ZU LÖSENDE AUFGABEN
1. Bei welchem Vorgang ist das Gerät laut dem Forumsbeitrag zur SSD-Wahl besonders zu langsam?
2. Setze den Forumsbeitrag zur SSD-Wahl im Anschluss an seinen letzten Satz fort.

AUSGEWÄHLTER TEXTAUSZUG
* * * * * * *

# SSD für Lenovo Ideapad S205 - 64GB oder doch mehr ?



## K3n$! (11. September 2011)

*SSD für Lenovo Ideapad S205 - 64GB oder doch mehr ?*

Hey Leute,

ich hab mir vor ein paar Wochen das Lenovo Ideapad S205 geholt. 
--> Lenovo IdeaPad S205, 4096MB, 500GB, FreeDOS, schwarz (M63D3GE) | Geizhals.at Deutschland
Leider ist mir das Gerät noch ein wenig zu langsam, gerade beim Systemstart.

In meinem Desktop PC bin ich eine SSD gewöhnt und daher dachte ich auch bei meinem kleinen Notebook an eine kleine schnelle SSD.
Nur bin ich noch unschlüssig, wie groß und welche Platte es ein soll. 
Ich habe kein großes Budget, weshalb eine kleine 64er SSD angenehm fürs Portemonnaie wäre.

Ich habe auch im Netz schon gelesen, dass es Probleme mit einigen SSDs geben soll.

* * * * * * *

GEGEBENE DATEN
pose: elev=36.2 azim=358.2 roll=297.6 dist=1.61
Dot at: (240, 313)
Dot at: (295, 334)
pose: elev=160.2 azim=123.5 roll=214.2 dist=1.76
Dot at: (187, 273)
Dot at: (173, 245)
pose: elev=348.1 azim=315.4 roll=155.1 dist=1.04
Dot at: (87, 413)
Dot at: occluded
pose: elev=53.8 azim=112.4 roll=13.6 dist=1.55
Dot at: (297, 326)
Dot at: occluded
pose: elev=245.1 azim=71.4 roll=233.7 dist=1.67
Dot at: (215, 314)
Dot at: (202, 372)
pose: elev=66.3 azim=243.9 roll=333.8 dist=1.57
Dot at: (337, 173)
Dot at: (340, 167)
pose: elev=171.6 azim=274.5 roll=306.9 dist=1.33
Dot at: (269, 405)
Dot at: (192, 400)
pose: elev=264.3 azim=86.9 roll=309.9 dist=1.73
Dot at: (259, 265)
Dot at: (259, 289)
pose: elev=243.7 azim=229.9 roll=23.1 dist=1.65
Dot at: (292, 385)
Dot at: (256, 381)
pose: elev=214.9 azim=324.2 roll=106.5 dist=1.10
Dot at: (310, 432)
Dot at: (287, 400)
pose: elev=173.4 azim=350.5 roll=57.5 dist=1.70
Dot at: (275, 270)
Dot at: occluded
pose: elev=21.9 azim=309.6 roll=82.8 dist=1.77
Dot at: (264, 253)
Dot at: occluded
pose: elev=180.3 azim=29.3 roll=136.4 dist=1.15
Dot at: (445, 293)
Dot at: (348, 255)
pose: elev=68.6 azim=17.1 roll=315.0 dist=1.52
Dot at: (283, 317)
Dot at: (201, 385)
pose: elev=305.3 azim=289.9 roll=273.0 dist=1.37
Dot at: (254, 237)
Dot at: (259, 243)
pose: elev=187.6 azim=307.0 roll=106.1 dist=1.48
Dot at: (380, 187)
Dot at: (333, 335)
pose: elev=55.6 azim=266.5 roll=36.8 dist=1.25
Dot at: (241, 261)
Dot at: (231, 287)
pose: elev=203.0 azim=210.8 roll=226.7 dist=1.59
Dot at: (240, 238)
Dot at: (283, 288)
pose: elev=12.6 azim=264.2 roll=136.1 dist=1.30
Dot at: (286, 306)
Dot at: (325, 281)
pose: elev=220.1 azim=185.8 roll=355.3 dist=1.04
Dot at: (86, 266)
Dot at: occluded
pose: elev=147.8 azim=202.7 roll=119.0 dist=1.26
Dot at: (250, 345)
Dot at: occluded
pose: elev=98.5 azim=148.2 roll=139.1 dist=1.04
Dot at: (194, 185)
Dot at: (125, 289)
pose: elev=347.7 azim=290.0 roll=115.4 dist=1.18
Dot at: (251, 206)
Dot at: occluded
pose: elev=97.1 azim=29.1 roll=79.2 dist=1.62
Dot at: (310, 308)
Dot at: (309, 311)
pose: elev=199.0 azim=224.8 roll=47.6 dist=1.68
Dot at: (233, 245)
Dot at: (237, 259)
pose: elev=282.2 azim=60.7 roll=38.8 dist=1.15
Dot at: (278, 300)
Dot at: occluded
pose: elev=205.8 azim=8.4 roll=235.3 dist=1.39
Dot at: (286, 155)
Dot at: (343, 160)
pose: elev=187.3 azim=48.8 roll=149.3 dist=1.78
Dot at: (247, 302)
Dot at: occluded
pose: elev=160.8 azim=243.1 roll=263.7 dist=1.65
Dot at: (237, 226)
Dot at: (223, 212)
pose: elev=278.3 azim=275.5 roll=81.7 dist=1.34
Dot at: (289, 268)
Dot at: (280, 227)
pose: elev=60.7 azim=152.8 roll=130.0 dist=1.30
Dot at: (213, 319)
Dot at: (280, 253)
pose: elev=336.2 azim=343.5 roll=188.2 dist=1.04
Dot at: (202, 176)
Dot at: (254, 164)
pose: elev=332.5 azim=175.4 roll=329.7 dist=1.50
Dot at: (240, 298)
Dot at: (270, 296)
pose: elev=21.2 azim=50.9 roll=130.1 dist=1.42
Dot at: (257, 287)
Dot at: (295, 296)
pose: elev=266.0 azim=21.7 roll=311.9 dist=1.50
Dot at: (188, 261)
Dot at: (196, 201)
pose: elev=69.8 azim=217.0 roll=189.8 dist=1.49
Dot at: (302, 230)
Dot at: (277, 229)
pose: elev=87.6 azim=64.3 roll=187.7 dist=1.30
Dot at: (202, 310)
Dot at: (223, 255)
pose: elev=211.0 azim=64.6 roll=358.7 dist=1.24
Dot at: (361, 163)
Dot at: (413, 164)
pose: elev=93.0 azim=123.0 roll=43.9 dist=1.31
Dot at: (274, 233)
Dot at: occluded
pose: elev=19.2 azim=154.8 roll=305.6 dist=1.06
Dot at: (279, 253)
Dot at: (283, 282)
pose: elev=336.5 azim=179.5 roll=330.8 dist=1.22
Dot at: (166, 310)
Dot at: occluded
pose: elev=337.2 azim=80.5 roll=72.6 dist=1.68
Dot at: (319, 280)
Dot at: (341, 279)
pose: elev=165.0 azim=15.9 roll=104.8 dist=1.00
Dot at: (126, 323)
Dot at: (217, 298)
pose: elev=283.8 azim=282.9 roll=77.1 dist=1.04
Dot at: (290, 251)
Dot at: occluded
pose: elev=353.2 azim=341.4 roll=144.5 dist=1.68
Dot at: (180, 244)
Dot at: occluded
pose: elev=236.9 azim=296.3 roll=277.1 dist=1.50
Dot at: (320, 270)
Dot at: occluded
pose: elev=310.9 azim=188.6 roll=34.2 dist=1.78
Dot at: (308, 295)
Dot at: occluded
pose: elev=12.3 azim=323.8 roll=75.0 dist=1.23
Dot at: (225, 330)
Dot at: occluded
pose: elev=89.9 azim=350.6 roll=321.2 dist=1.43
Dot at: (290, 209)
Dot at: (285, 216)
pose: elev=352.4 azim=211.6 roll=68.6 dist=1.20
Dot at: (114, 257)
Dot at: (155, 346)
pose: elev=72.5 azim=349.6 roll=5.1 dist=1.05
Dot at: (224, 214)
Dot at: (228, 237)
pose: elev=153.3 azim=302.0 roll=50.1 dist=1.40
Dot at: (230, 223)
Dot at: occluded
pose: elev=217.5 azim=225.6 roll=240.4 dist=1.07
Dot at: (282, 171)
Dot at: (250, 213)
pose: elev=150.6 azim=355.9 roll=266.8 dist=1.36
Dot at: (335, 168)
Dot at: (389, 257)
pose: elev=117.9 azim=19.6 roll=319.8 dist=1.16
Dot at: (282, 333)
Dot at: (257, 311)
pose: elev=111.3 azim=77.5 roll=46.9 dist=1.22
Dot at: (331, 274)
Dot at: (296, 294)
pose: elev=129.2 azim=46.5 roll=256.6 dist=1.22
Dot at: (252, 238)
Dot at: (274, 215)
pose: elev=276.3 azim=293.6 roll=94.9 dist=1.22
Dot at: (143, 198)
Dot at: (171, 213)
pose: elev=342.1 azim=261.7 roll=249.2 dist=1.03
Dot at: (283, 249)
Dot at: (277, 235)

* * * * * * *

ANTWORTEN
1. Beim Systemstart.

2.
Bekannt ist, dass die Samsung 470 läuft. 

Ich habe bis jetzt die beiden ins Auge gefasst:

Crucial m4 SSD 64GB, 2.5", SATA 6Gb/s (CT064M4SSD2) | Geizhals.at Deutschland

und eben die Samsung 470:

Samsung SSD 470 Series 64GB, 2.5", SATA II, retail (MZ5PA064HMCD-0A) | Geizhals.at Deutschland


Vom Preis her nehmen sie sich nichts. Die m4 ist neuer, aber ich nehme an, dass das Notebook noch kein Sata 3 unterstützt.

Was würdet ihr an meiner Stelle tun ? 

Ist die 64er zu klein ? Mit aktuell installiertem OS und ein paar Programmen wie Office und co. komme ich auf 37,9 GB lt. Windows.
Die aktuelle interne 500er Platte würde ich in ein USB 3.0 Gehäuse packen und mit nehmen. Trotzdem habe ich schon mit dem Gedanken gespielt, nicht eine 120er SSD zu nehmen.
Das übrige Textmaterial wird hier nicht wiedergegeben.